Our agency created one of the best televisions spots ever. It was funny. It was surprising. It sold pants. Too bad it only got to run twice.

The commercial opened with a father rushing his family out of their burning home.

As you see them running thru the flames, the camera would cut to their pet parakeet. Sweet little bird, chirping away, looking a bit anxious on the perch in his cage.

Once the family is safe outside, the father has an "OH NO" moment.

He rushes back into the blazing house. In his pajamas, he runs like a gazelle. More quick cuts of the bird. The man jumps over burning timbers. He is on a desperate rescue mission.

We see him searching frantically thru the flames and the smoke and the panic.

And then . . .

He finds his Ultimate Khaki. Safe and sound.

We all thought it was fabulous. Our retailers thought it was fabulous. The consumers we tested it with thought it was fabulous.

We put it on network TV in the Major League Baseball playoffs. You remember, that year when Jeffrey Maier became a household name when as a 12 year old kid he deflected a ball into the right field stands at Yankee Stadium out of the glove of Tony Tarasco of the Baltimore Orioles?

We aired it that first night of the playoffs. Twice.

And response from the market the next morning was terrific.

But on that morning after, a note appeared in a newspaper in a small town in Wisconsin.

It seems that our commercial had caught the attention of the chief of the local fire department. He was very upset that a commercial would depict what fire departments preach against. That being, returning to a burning house to retrieve anything.

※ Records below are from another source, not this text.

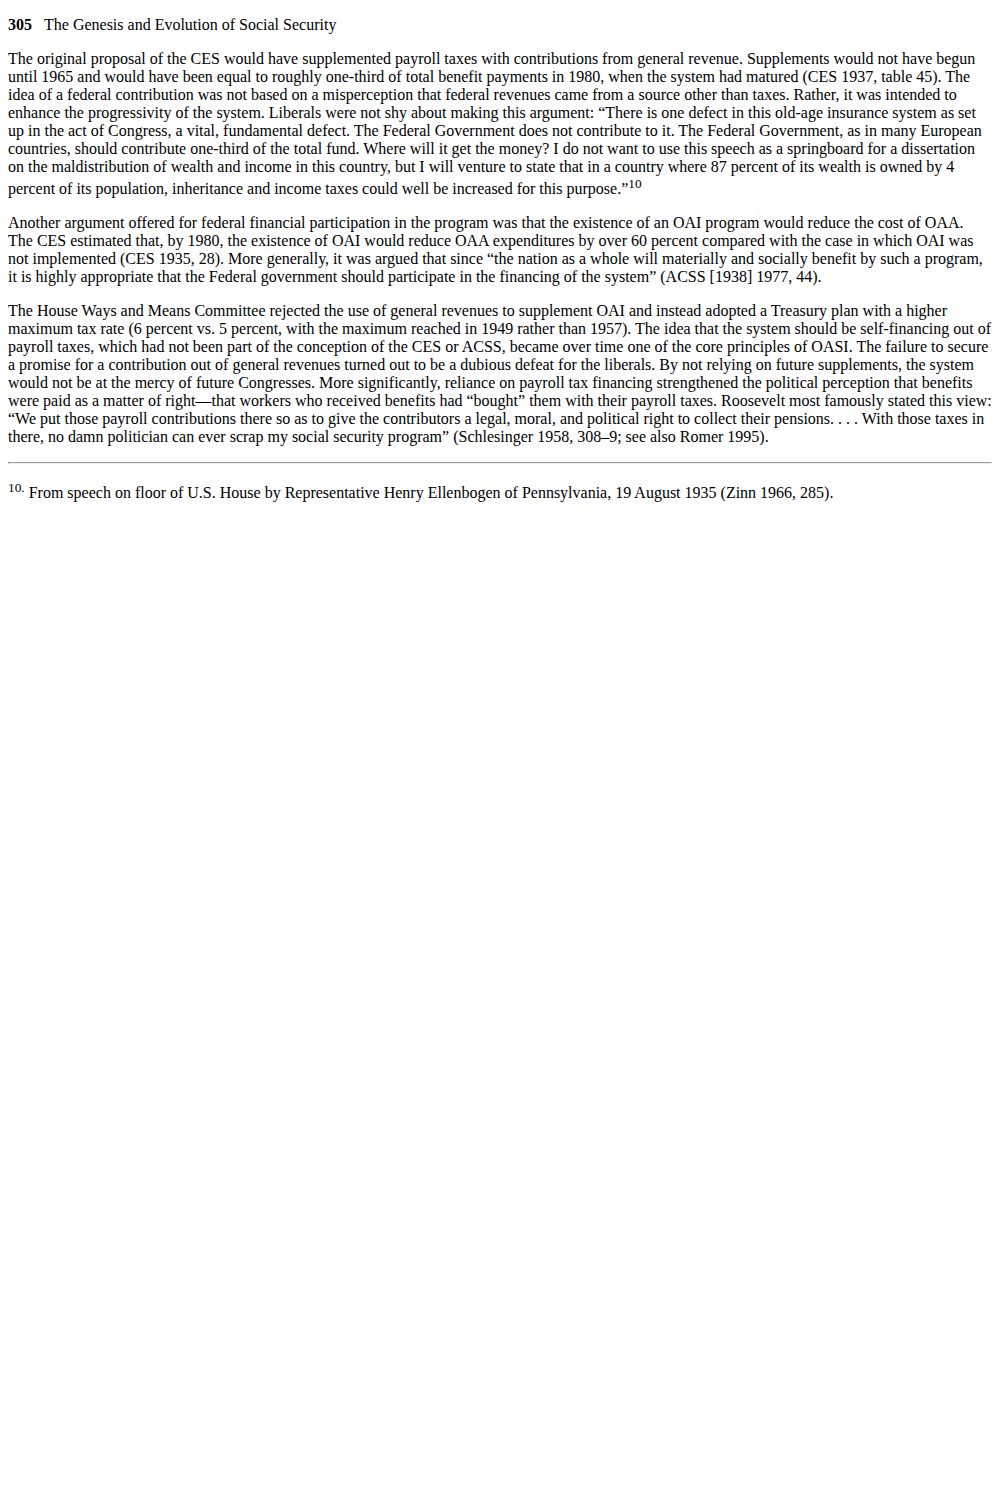305 The Genesis and Evolution of Social Security
The original proposal of the CES would have supplemented payroll taxes with contributions from general revenue. Supplements would not have begun until 1965 and would have been equal to roughly one-third of total benefit payments in 1980, when the system had matured (CES 1937, table 45). The idea of a federal contribution was not based on a misperception that federal revenues came from a source other than taxes. Rather, it was intended to enhance the progressivity of the system. Liberals were not shy about making this argument: “There is one defect in this old-age insurance system as set up in the act of Congress, a vital, fundamental defect. The Federal Government does not contribute to it. The Federal Government, as in many European countries, should contribute one-third of the total fund. Where will it get the money? I do not want to use this speech as a springboard for a dissertation on the maldistribution of wealth and income in this country, but I will venture to state that in a country where 87 percent of its wealth is owned by 4 percent of its population, inheritance and income taxes could well be increased for this purpose.”10
Another argument offered for federal financial participation in the program was that the existence of an OAI program would reduce the cost of OAA. The CES estimated that, by 1980, the existence of OAI would reduce OAA expenditures by over 60 percent compared with the case in which OAI was not implemented (CES 1935, 28). More generally, it was argued that since “the nation as a whole will materially and socially benefit by such a program, it is highly appropriate that the Federal government should participate in the financing of the system” (ACSS [1938] 1977, 44).
The House Ways and Means Committee rejected the use of general revenues to supplement OAI and instead adopted a Treasury plan with a higher maximum tax rate (6 percent vs. 5 percent, with the maximum reached in 1949 rather than 1957). The idea that the system should be self-financing out of payroll taxes, which had not been part of the conception of the CES or ACSS, became over time one of the core principles of OASI. The failure to secure a promise for a contribution out of general revenues turned out to be a dubious defeat for the liberals. By not relying on future supplements, the system would not be at the mercy of future Congresses. More significantly, reliance on payroll tax financing strengthened the political perception that benefits were paid as a matter of right—that workers who received benefits had “bought” them with their payroll taxes. Roosevelt most famously stated this view: “We put those payroll contributions there so as to give the contributors a legal, moral, and political right to collect their pensions. . . . With those taxes in there, no damn politician can ever scrap my social security program” (Schlesinger 1958, 308–9; see also Romer 1995).
10. From speech on floor of U.S. House by Representative Henry Ellenbogen of Pennsylvania, 19 August 1935 (Zinn 1966, 285).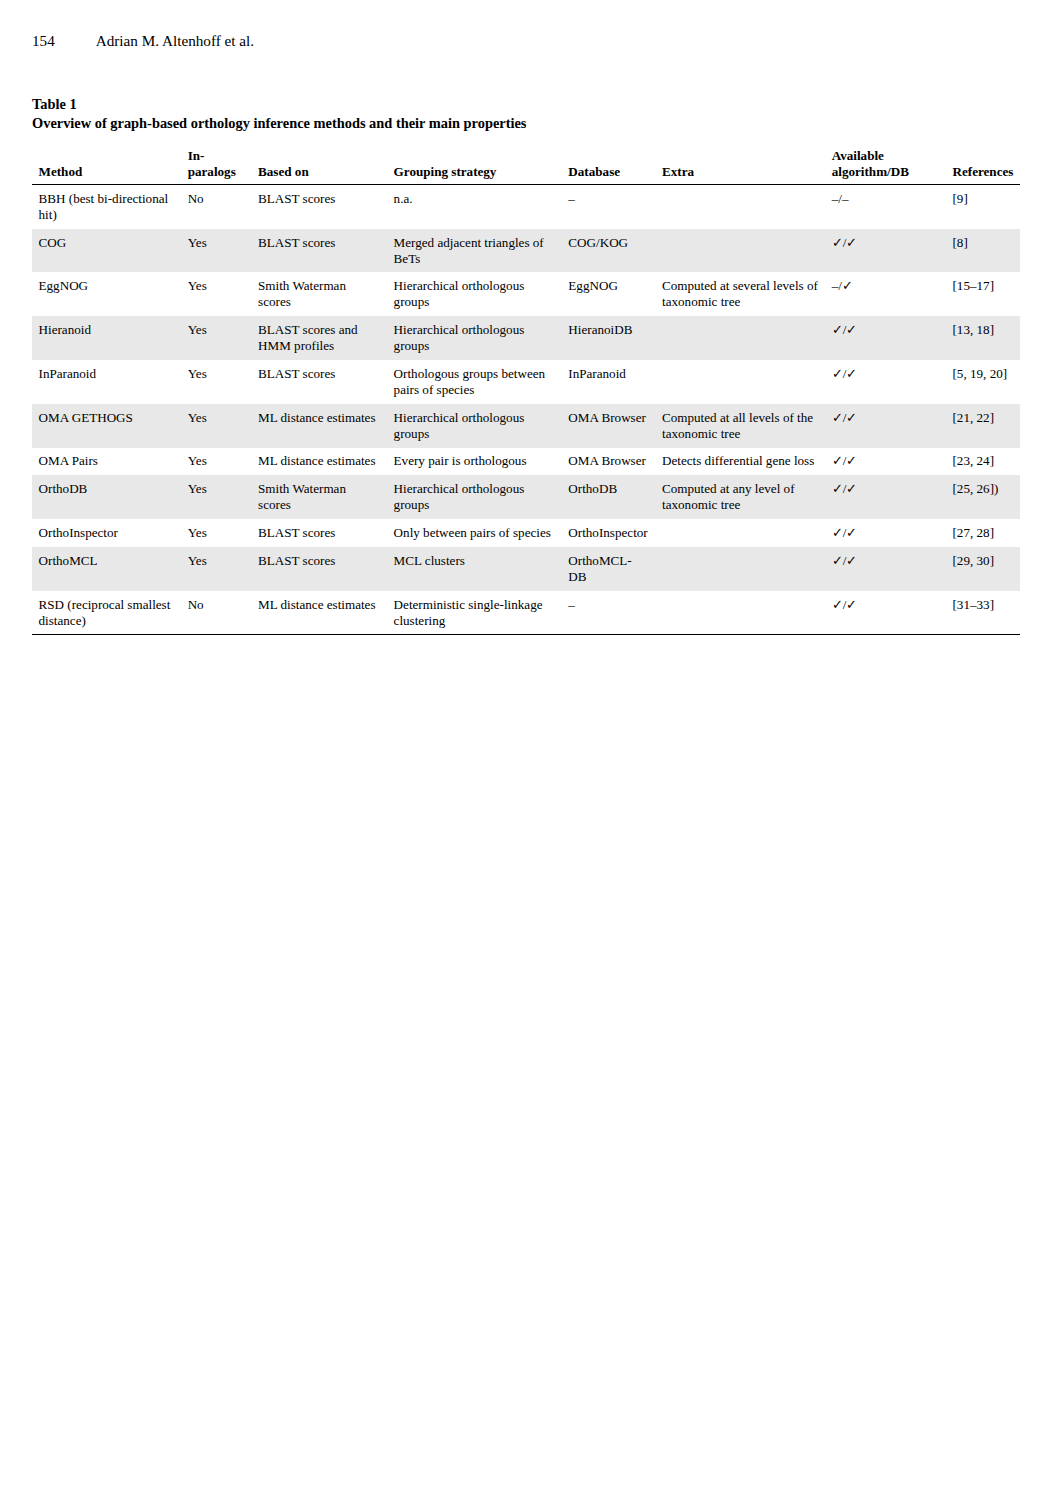154 Adrian M. Altenhoff et al.
Table 1
Overview of graph-based orthology inference methods and their main properties
| Method | In-paralogs | Based on | Grouping strategy | Database | Extra | Available algorithm/DB | References |
| --- | --- | --- | --- | --- | --- | --- | --- |
| BBH (best bi-directional hit) | No | BLAST scores | n.a. | – | | –/– | [9] |
| COG | Yes | BLAST scores | Merged adjacent triangles of BeTs | COG/KOG | | ✓/✓ | [8] |
| EggNOG | Yes | Smith Waterman scores | Hierarchical orthologous groups | EggNOG | Computed at several levels of taxonomic tree | –/✓ | [15–17] |
| Hieranoid | Yes | BLAST scores and HMM profiles | Hierarchical orthologous groups | HieranoiDB | | ✓/✓ | [13, 18] |
| InParanoid | Yes | BLAST scores | Orthologous groups between pairs of species | InParanoid | | ✓/✓ | [5, 19, 20] |
| OMA GETHOGS | Yes | ML distance estimates | Hierarchical orthologous groups | OMA Browser | Computed at all levels of the taxonomic tree | ✓/✓ | [21, 22] |
| OMA Pairs | Yes | ML distance estimates | Every pair is orthologous | OMA Browser | Detects differential gene loss | ✓/✓ | [23, 24] |
| OrthoDB | Yes | Smith Waterman scores | Hierarchical orthologous groups | OrthoDB | Computed at any level of taxonomic tree | ✓/✓ | [25, 26]) |
| OrthoInspector | Yes | BLAST scores | Only between pairs of species | OrthoInspector | | ✓/✓ | [27, 28] |
| OrthoMCL | Yes | BLAST scores | MCL clusters | OrthoMCL-DB | | ✓/✓ | [29, 30] |
| RSD (reciprocal smallest distance) | No | ML distance estimates | Deterministic single-linkage clustering | – | | ✓/✓ | [31–33] |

And he was especially torqued off because that very week was National Fire Safety Week.

And so, the reporter for that small paper with a circulation of less than 2,000 called me. He wanted to know if we were going to listen to the concerns of his local fire chief and stop running the commercial.

I told the reporter that we could understand the chief's concern, but this was clearly just a silly commercial. It was a harmless joke.

The reporter shared my thoughts with the chief. And the chief's response was to say that we should do the honorable thing and stop airing the commercial.

And the reporter wrote what the chief said. And then the Associated Press picked up the story. And they called wanting to know what we were going to do.

The story had become small town fire chief vs. $500 million company.

Haggar was a great corporate citizen of Dallas. We knew the fire chief. I called and asked to meet with him.

I showed him the commercial. He laughed. Alot. And then he looked at me and said, "Alan, I get it. It's a joke. But if you don't take it off the air, the fire community will tear you apart in the media. You can put words on the screen to say, 'Dramatization'. You can put words on the screen that say, 'This is a joke. Don't ever do this in real life.' Alan, it won't matter. They'll win and you'll lose. "

By the time I could drive the 10 minutes back to the office, reporters were calling from around the country. ABC News. The New York Times.

"What is your response to the fire chief in Wisconsin?"

Calls to our PR guy in New York. Calls to the agency in San Francisco. Talks with other members of management.

The commerical was scheduled to air again that night. Less than three hours away.

We had spent over a half million dollars to produce the spot. Heck, the fire chief of El Segundo, California was at the shoot to supervise safety, and he didn't object!

The Wall Street Journal calls. The CBS Evening News calls and wants a statement for their broadcast this evening.

We had lots of options.

And what to do can still be debated.

We pulled the commercial. And we sent out a press release saying so.

We decided to listen to the fire chief of a small town in Wisconsin. Because we believed if we didn't, we would be barbecued in the press.

We were stewards of a great company and a great brand. The long term interest of Haggar was more important than short term sales and profits.

There were more than a few who disagreed. And maybe they were right.

I do know our answer satisfied the press, and we became a non-story as fast as we became the center of their universe.

I still have the plaque presented to us by the Dallas Fire Department for making a decision on behalf of public safety.